Another way to find evidence of early life is to look for traces of biomolecules – chemicals related to living organisms – in ancient rocks. The new approach takes this route.

For example, researchers discovered organic molecular evidence that oxygen-producing photosynthesis, which over time oxygenated the planet’s atmosphere and enabled the evolution of complex aerobic life, was underway by marine bacteria more than 800 million years earlier than this type of data had previously documented.

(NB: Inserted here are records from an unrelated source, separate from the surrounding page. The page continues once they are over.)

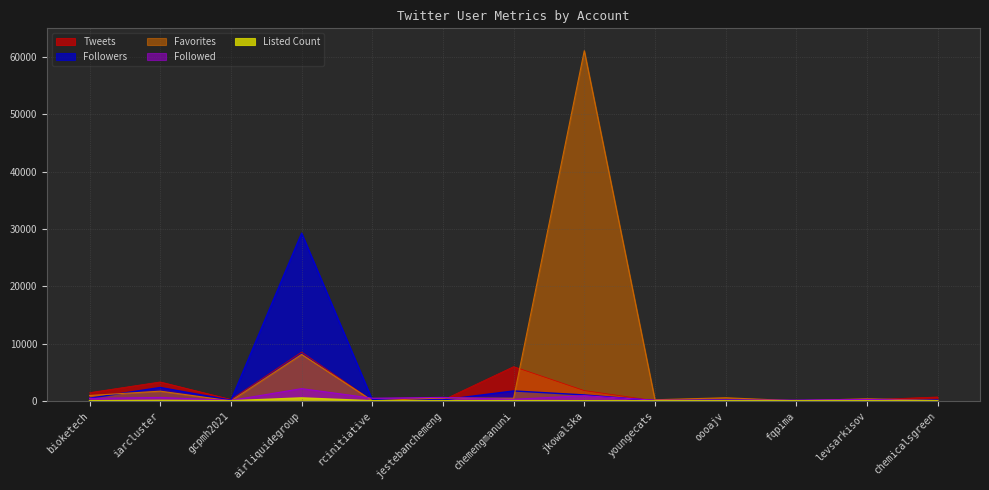

The value of Followers at fqpima is 32. True or false?

True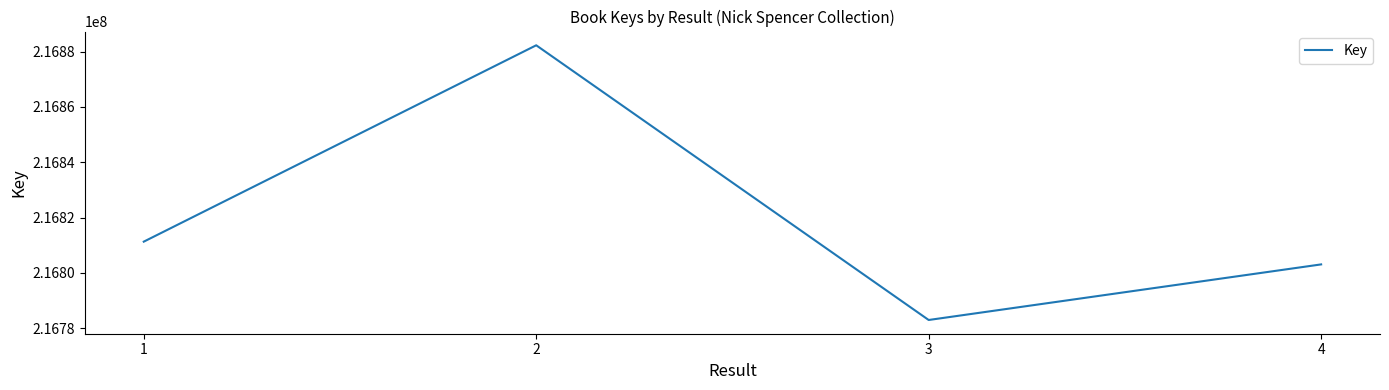

Is it true that the value at 4 is 341699340?

False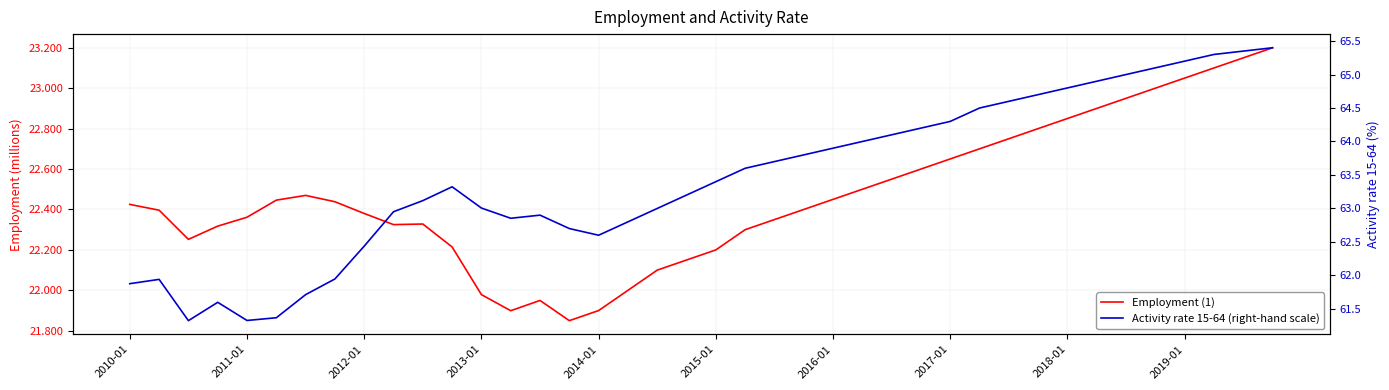

Reading left to right, extract all data points from this chart.

Employment (1): 22.4	22.4	22.3	22.3	22.4	22.4	22.5	22.4	22.4	22.3	22.3	22.2	22.0	21.9	21.9	21.9	21.9	22.0	22.1	22.1	22.2	22.3	22.4	22.4	22.4	22.5	22.6	22.6	22.6	22.7	22.8	22.8	22.9	22.9	22.9	23.0	23.1	23.1	23.1	23.2
Activity rate 15-64 (right-hand scale): 61.9	61.9	61.3	61.6	61.3	61.4	61.7	61.9	62.4	63.0	63.1	63.3	63.0	62.9	62.9	62.7	62.6	62.8	63.0	63.2	63.4	63.6	63.7	63.8	63.9	64.0	64.1	64.2	64.3	64.5	64.6	64.7	64.8	64.9	65.0	65.1	65.2	65.3	65.3	65.4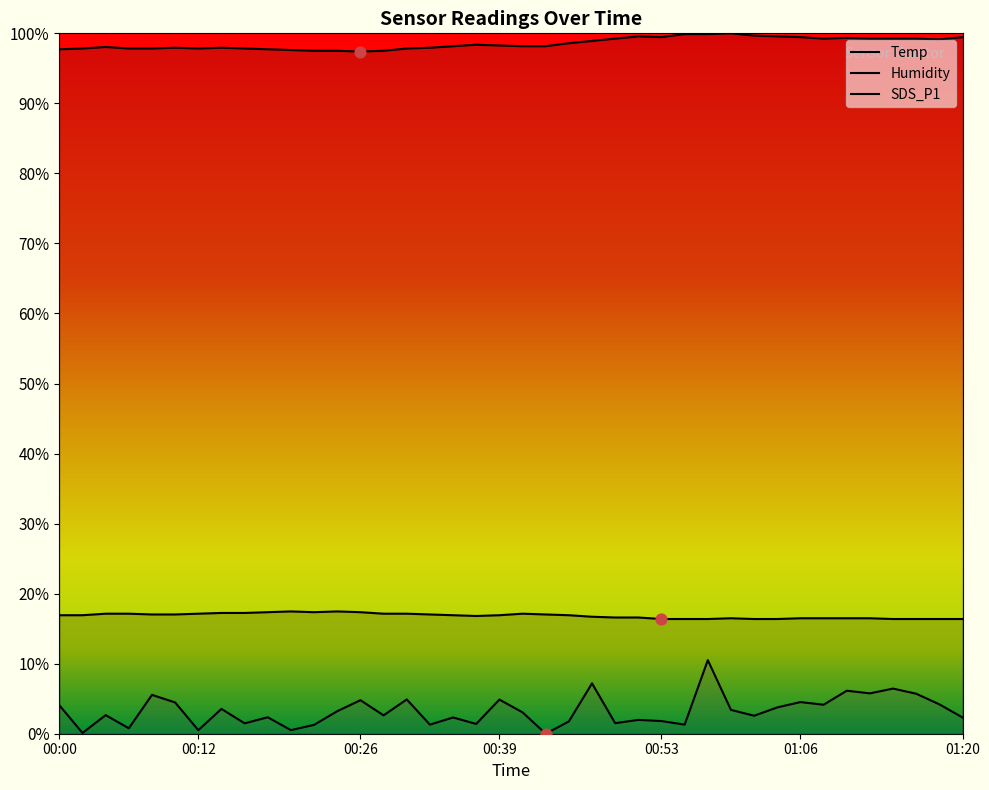

What are all the series names shown in the legend?

Temp, Humidity, SDS_P1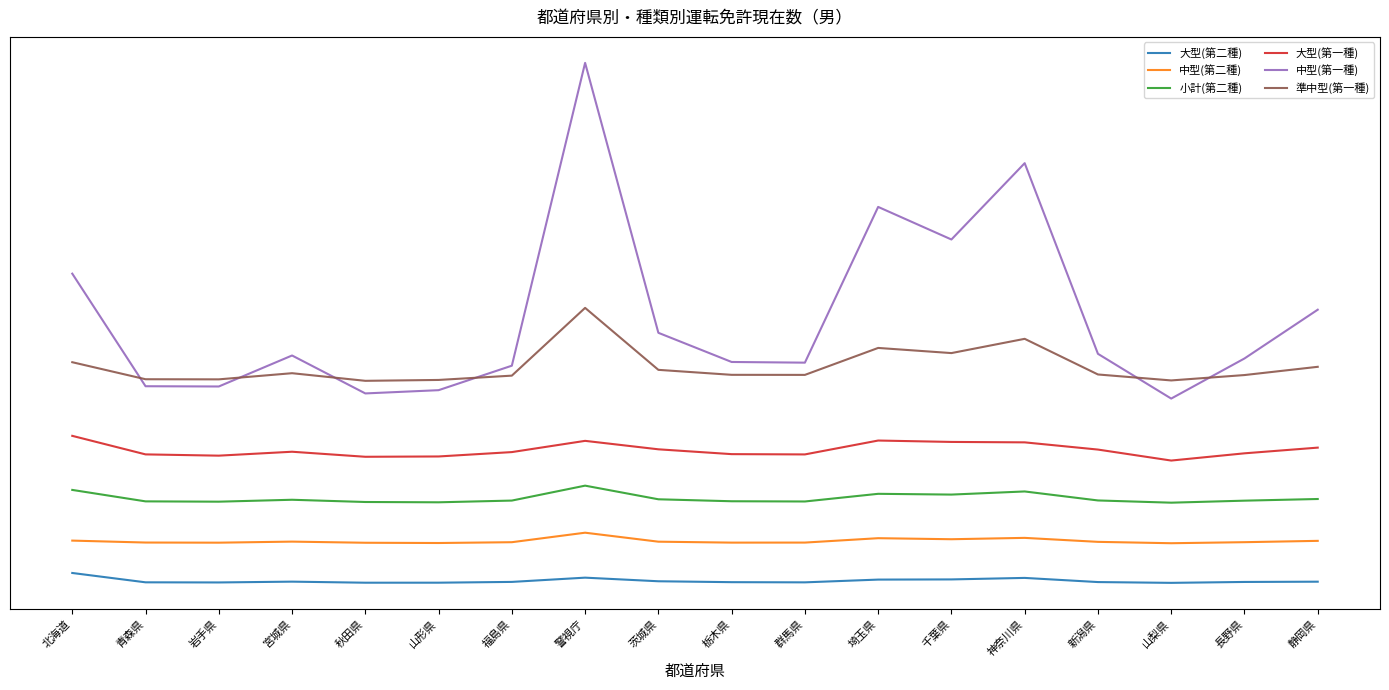

What is the minimum value shown in the chart?

6824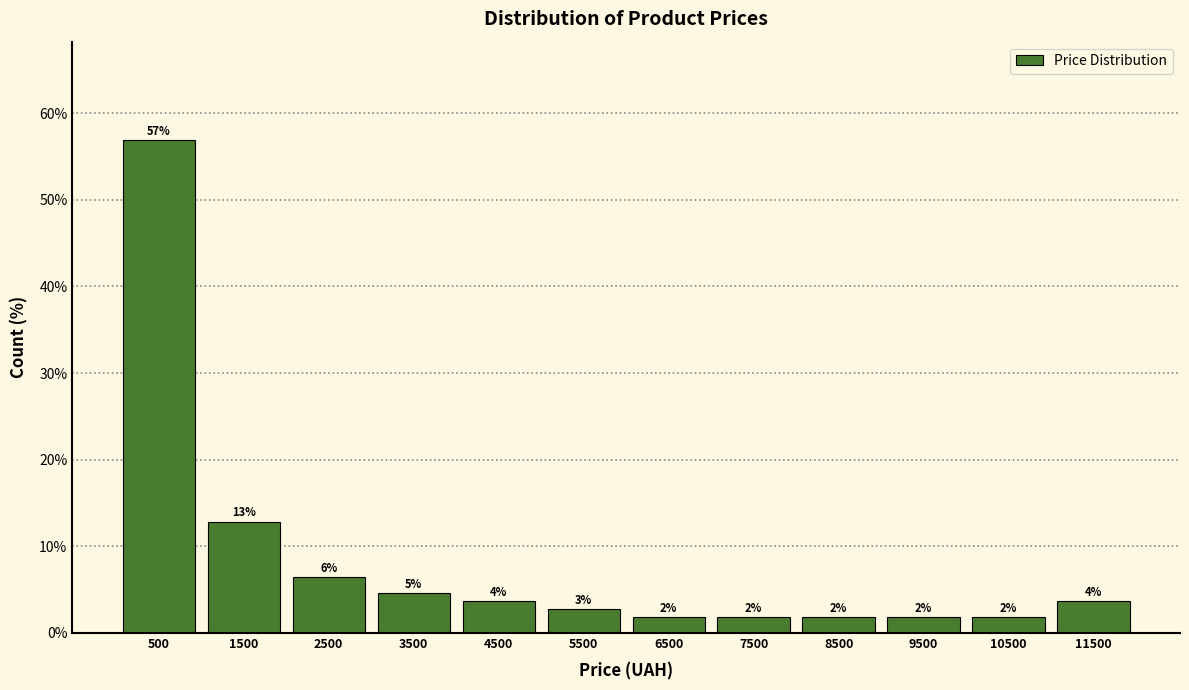

How many bars are there in total?

12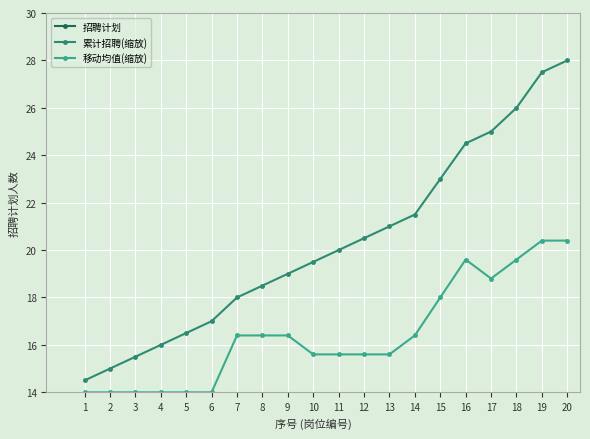

Is it true that 累计招聘(缩放) equals 14.4 at 19?

False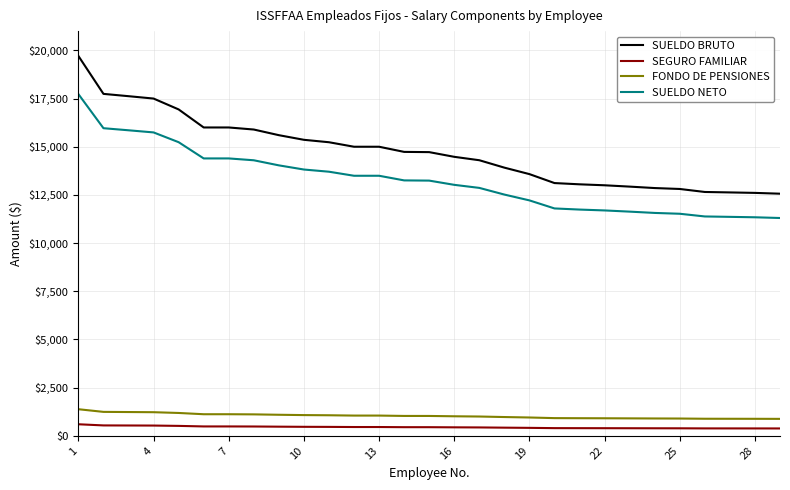

Which series has the largest range (max minus min)?

SUELDO BRUTO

“It was well known, through other evidence, that the Earth had been oxygenated 2.5 billion years ago and perhaps even a little earlier. So we provided the first compelling fossil organic molecular evidence, with the prospect of pushing the record even further,” Hazen said.

All the old biomolecules, such as sugars or lipids like fats, have disappeared and are fragmented into small pieces containing only a handful of carbon atoms. However, the distribution of these fragments is remarkably different between the suites of organic molecules of life and those of non-life.

“First, we have roughly doubled the age at which we can identify signs of life using organic molecules, from 1.6 billion to 3.3 billion years ago,” said study co-lead author Anirudh Prabhu, a mineralogist, astrobiologist and data scientist at the Carnegie Institution for Science.

“Second, this biosignature technique can distinguish not only life from non-life, but also different types of life, such as photosynthetic organisms. Third, our paper shows how machine learning ‍can identify the fingerprints of life in ancient rocks⁠, even when all the original biomolecules are degraded,” Prabhu said.

NASA rovers have collected rock samples on Mars in an effort to find out whether Earth’s neighbor once supported life. Other destinations in our solar system also hold potential in the search for life, including Saturn’s moons Enceladus and Titan and Jupiter’s moon Europa.

The researchers received a grant from NASA to develop their approach to identifying evidence of life.

“Astrobiology is one of the key application areas of our project,” said Prabhu.

Hazen said: “We are very excited about the prospect of using this method on samples ‌from Mars, ideally those returned to Earth, but possibly on a future rover mission. We are also thinking about ways to sample the organic-rich plumes of Enceladus ‌or the surface of Titan or Europa.”